Simeon Goldstein, rédacteur en chef, Avantages

En mars dernier, le Journal de Montréal publiait un texte sur « l’immense plaisir » ressenti par une employée de Revenu Québec qui allait recevoir son plein salaire pendant 13 mois de préretraite. La fonctionnaire aurait accumulé plus de 200 journées de congé de maladie et de nombreux jours de vacances, ce qui lui permettrait de ne pas se présenter au bureau pendant plus d’un an, tout en recevant sa pleine rémunération. La belle vie, quoi !

Les réactions ne se sont pas fait attendre. On s’est plaint, entre autres, du fossé entre la réalité des travailleurs des secteurs public et privé et, en ces temps d’austérité, du fait qu’on maintienne le cumul des congés de maladie dans certains postes de la fonction publique pendant que dans d’autres services, les coupes se multiplient. Il y a sûrement des sentiments de jalousie derrière bon nombre des commentaires, même les plus rationnels. Car qui n’a pas envie, par une journée grise de fin d’hiver, de faire ses valises pour un voyage en Europe ou de dévaler des pistes de ski plutôt que d’être assis dans son fauteuil au bureau ?

Soulignons que l’employée a simplement profité de ses conditions de travail – et de la convention collective – en vigueur. Elle était alors en droit de partir en préretraite. On peut certes discuter du besoin de remettre en question ces acquis dont bénéficient certains employés de l’État. Mais, qu’on soit d’accord ou non, la possibilité d’accumuler les congés de maladie rémunérés s’inscrit dans une logique de rémunération globale.

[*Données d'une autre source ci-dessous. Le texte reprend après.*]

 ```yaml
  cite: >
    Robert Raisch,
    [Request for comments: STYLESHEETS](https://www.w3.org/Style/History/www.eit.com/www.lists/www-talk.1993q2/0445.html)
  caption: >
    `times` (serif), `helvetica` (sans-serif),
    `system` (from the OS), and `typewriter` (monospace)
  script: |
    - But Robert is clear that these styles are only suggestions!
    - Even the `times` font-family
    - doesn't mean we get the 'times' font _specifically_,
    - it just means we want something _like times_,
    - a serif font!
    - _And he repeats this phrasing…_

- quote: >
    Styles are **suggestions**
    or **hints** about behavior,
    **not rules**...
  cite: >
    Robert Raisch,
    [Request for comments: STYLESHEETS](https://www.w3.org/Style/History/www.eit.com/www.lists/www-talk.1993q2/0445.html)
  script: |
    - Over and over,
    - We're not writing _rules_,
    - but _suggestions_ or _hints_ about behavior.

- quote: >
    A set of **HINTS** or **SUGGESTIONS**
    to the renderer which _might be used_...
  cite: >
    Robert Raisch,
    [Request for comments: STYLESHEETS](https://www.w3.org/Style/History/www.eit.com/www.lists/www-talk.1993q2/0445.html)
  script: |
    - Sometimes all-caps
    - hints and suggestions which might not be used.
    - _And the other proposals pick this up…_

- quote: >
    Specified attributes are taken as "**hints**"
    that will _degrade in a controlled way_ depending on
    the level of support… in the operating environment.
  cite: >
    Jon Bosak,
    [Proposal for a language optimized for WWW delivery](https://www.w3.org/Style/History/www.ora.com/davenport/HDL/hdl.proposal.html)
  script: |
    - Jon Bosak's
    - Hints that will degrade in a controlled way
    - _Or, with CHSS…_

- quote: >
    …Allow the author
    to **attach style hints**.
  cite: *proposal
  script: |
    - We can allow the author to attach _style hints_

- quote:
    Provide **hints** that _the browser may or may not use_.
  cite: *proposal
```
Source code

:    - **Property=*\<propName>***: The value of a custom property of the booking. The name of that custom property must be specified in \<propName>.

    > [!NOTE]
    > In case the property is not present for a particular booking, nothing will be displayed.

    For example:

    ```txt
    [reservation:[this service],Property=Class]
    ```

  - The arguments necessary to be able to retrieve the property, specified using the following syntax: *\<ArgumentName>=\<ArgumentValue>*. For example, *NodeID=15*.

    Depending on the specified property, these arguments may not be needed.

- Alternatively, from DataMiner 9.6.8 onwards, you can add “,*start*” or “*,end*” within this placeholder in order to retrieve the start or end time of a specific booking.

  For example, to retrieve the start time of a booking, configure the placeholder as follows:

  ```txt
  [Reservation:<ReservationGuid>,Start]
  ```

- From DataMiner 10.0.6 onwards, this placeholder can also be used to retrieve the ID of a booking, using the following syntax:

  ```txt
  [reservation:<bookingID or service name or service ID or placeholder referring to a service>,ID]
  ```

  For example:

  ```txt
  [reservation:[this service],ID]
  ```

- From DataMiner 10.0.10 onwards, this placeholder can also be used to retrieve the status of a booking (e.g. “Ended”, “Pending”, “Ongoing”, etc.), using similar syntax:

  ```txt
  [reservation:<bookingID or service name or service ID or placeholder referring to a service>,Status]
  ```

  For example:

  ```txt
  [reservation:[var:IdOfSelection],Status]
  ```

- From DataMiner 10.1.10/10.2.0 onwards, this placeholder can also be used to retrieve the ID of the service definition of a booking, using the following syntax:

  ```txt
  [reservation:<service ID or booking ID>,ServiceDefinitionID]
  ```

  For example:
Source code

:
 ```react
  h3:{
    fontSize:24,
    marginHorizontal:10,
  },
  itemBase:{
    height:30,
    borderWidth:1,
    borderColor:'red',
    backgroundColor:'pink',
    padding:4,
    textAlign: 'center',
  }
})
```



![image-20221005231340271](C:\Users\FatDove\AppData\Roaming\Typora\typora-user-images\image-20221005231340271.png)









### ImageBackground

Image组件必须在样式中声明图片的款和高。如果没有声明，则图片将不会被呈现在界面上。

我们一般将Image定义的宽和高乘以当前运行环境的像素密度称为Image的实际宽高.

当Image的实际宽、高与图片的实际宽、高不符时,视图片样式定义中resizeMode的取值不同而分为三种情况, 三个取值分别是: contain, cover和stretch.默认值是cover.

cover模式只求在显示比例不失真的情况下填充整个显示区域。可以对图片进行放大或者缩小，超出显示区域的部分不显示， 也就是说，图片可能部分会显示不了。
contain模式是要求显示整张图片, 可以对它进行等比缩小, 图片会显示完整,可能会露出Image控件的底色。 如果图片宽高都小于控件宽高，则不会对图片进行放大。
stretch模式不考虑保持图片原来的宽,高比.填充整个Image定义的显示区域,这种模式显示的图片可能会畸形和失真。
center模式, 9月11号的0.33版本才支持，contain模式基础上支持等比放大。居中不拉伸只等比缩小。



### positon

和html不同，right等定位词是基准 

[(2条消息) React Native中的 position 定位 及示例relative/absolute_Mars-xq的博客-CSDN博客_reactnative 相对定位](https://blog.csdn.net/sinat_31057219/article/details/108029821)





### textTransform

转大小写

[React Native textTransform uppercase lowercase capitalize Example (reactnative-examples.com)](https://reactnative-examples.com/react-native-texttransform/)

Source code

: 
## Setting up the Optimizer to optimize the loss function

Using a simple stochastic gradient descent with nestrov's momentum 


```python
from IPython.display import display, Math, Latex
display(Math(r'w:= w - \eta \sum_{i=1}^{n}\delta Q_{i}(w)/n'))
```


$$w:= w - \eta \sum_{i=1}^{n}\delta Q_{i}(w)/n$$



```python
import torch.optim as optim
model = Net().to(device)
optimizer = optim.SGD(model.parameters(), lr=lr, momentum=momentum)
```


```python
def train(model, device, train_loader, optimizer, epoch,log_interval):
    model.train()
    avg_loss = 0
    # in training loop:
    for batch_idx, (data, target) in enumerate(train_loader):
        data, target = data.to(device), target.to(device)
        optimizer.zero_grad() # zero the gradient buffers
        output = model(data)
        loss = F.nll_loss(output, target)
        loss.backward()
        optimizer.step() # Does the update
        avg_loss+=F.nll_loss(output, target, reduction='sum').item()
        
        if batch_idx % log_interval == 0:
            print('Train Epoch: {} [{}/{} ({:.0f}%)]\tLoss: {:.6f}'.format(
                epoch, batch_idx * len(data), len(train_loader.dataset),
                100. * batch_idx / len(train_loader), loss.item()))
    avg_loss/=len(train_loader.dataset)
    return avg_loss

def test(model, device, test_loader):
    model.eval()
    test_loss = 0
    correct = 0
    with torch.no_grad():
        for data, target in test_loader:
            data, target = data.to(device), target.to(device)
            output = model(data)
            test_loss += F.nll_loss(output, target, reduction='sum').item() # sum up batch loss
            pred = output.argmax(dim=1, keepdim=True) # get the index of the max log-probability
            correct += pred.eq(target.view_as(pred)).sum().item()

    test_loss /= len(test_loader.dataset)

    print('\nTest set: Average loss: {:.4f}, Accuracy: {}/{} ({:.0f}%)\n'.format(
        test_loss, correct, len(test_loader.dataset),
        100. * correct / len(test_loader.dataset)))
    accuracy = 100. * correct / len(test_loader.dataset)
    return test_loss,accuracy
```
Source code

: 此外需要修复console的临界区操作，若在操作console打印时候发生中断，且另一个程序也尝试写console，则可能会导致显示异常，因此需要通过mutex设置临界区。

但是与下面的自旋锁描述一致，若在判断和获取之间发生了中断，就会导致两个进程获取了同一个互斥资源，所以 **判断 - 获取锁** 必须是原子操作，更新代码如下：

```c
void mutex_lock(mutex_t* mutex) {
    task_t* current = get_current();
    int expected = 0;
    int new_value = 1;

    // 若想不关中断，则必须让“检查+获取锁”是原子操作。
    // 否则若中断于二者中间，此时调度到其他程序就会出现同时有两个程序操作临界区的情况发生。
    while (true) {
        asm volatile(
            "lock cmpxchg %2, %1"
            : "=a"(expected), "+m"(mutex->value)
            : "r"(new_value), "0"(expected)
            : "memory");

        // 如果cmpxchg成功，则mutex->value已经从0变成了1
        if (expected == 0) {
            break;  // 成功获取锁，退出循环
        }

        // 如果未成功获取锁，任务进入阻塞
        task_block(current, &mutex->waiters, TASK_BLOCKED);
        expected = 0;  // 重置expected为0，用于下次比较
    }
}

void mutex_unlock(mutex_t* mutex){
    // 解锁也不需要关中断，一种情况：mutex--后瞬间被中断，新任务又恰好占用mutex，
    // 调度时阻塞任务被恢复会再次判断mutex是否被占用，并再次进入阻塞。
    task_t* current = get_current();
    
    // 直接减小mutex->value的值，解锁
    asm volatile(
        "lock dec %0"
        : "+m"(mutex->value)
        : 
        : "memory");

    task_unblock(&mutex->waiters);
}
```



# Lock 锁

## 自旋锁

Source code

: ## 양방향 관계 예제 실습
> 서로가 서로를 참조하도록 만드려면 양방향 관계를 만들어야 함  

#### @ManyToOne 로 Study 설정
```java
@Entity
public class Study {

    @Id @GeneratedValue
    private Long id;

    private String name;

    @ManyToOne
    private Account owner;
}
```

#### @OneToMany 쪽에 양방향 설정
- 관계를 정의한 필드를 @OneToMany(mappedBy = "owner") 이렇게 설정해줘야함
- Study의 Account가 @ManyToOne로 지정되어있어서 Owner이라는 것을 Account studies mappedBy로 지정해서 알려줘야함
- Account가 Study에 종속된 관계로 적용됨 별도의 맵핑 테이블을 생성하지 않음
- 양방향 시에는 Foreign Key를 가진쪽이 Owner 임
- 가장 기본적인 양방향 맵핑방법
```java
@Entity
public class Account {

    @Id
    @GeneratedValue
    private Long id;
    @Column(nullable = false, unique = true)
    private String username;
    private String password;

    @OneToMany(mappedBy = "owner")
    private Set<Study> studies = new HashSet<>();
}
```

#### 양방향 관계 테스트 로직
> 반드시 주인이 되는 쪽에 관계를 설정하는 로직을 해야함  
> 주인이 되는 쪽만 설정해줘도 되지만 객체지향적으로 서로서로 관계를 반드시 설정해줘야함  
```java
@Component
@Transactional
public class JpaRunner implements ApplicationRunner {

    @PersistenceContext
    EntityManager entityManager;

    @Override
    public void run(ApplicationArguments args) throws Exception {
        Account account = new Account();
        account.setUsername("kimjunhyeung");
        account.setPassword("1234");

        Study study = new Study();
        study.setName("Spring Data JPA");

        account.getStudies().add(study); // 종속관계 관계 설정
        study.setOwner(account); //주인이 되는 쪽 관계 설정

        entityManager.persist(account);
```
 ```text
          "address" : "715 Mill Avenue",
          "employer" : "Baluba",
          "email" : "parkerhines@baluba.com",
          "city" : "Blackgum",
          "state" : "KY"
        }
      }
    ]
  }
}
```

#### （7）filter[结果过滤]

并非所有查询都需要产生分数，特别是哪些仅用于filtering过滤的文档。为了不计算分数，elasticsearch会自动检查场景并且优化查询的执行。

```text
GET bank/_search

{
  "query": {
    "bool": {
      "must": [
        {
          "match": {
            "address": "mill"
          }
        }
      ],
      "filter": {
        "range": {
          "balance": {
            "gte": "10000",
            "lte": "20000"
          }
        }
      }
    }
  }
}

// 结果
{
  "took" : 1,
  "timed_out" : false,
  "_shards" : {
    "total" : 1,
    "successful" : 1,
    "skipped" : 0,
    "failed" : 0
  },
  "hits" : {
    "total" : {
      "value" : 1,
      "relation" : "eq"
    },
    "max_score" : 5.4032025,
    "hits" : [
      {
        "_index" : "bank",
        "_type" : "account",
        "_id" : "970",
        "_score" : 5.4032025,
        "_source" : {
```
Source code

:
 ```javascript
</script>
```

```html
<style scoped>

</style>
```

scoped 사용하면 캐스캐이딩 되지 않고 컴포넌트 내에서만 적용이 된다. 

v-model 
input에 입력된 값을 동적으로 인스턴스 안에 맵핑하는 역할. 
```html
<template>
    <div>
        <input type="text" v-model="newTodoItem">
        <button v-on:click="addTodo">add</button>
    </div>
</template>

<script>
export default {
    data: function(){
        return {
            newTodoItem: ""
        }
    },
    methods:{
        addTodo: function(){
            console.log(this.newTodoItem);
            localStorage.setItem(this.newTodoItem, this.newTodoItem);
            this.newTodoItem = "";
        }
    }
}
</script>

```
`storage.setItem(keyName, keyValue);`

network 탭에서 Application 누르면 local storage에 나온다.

Pour le Britannique que je suis, l’une des différences les plus importantes entre les cultures professionnelles nord-américaine et européenne est certainement le nombre plus restreint de journées de vacances annuelles auxquelles l’employé moyen a droit.

Selon un classement du journal français Le Figaro publié en 2014 à partir de données de Mercer, le Canada se trouverait au 62e rang sur le plan des congés annuels et jours fériés, à raison d’une moyenne de 19 jours par an (pour la petite histoire, c’est Malte et l’Autriche qui remportent la palme avec 38 jours chacun).

Ainsi, il n’est guère surprenant que nombre d’employés canadiens puissent considérer que les congés de maladie constituent une bonification de leurs vacances. Si le compte est remis à zéro tous les 12 mois, on voudrait alors en utiliser la totalité dans l’année, qu’on soit malade ou non.

L’absentéisme représente certes un défi important pour les entreprises. Que ce soit pour des raisons de productivité ou de dépenses liées à la santé des employés, il serait utile de mettre fin à l’idée que l’employé « a droit » à un nombre de congés de maladie chaque année. Un régime flexible d’assurance collective permettrait éventuellement de mieux combler les attentes des effectifs à cet égard.

Pourtant, même ceux dont les congés de maladie ne sont pas rémunérés peuvent ne pas se présenter au poste par simple manque de motivation. On sait bien que le bonheur professionnel ne se limite pas à gagner un salaire et bénéficier d’un bon régime d’avantages sociaux; il faut également que le travail nous comble au plan personnel. Sans doute l’employé doit-il assumer une partie de la responsabilité quant à sa satisfaction et à sa bonne santé mentale au travail, en ne restant pas dans un poste qui ne lui correspond pas.

Mais l’entreprise peut elle aussi jouer un rôle. Les évaluations annuelles, ainsi que des rencontres régulières, constituent de belles occasions pour les gestionnaires de comprendre les objectifs – et de jauger le moral – de ceux qui sont placés sous leur supervision.

Un suivi efficace des absences permettrait également de s’informer sur les raisons sous-jacentes qui les provoquent. On cernerait ainsi les changements nécessaires à apporter ou si, éventuellement, il est temps pour les deux parties de se séparer.

L’employé qui constate que son employeur s’intéresse à son sort et modifie son environnement pour l’accommoder, risque de contribuer davantage au succès de l’entreprise et de s’absenter moins. Après tout, qui aime le plus son emploi ? Celle qui arrive à conserver ses congés de maladie rémunérés pendant toute une carrière ou celui qui s’absente plusieurs fois par année malgré le fait que cela suppose une baisse de salaire ? Poser la question, c’est y répondre.